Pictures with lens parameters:
========

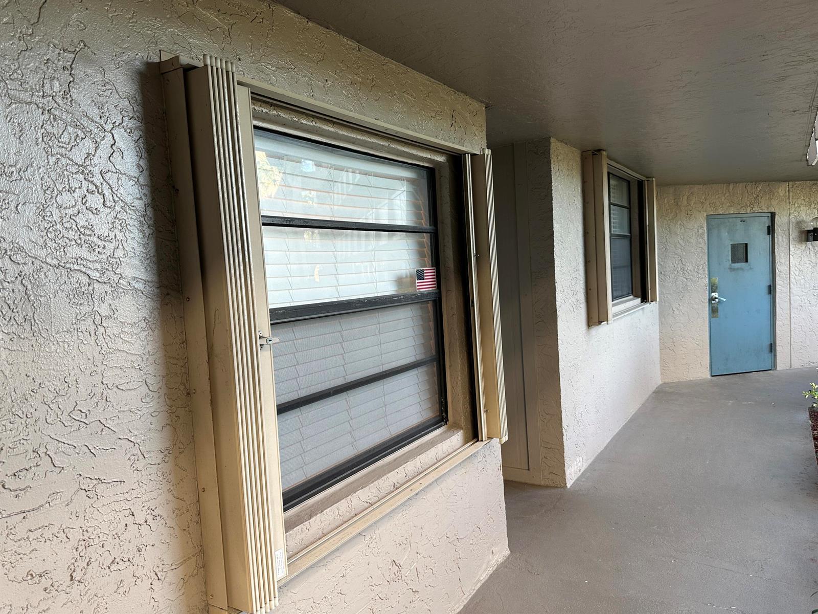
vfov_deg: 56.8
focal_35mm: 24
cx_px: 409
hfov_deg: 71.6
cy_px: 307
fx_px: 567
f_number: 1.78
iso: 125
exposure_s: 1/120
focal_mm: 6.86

========

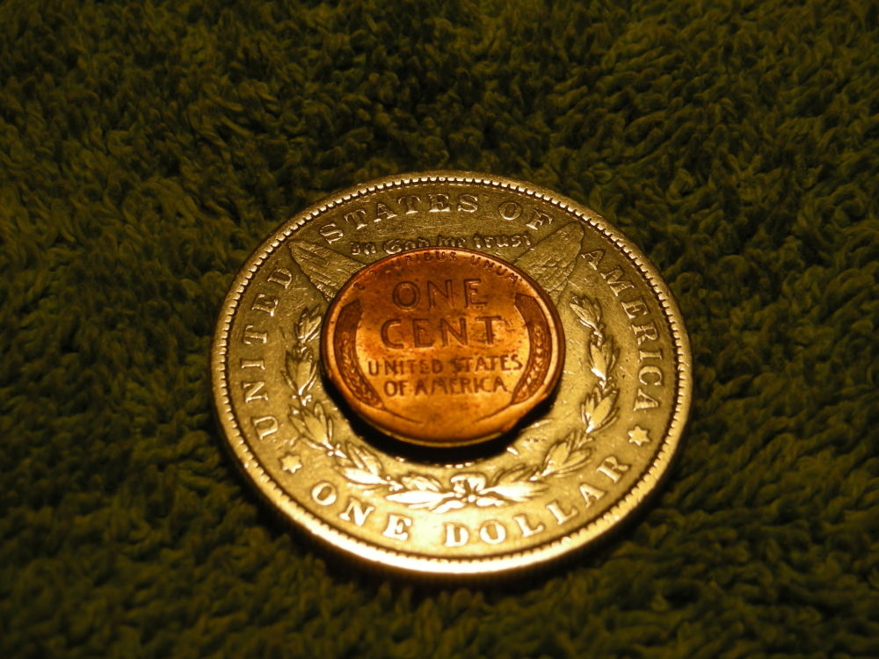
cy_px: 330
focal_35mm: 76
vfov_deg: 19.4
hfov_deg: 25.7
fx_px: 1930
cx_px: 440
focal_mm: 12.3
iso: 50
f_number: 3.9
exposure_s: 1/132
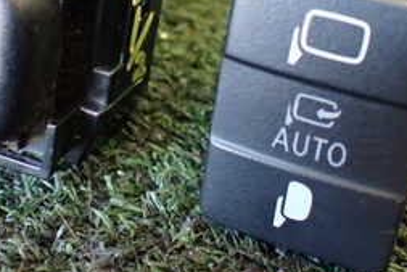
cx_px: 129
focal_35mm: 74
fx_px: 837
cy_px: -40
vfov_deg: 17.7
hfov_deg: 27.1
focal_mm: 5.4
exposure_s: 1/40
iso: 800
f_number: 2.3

========

#### Problem to work on:
Look above for the line holding "vfov_deg: 56.8". Print it and every line after it, exactly, through the line holding "focal_mm: 6.86".

#### Answer below:
vfov_deg: 56.8
focal_35mm: 24
cx_px: 409
hfov_deg: 71.6
cy_px: 307
fx_px: 567
f_number: 1.78
iso: 125
exposure_s: 1/120
focal_mm: 6.86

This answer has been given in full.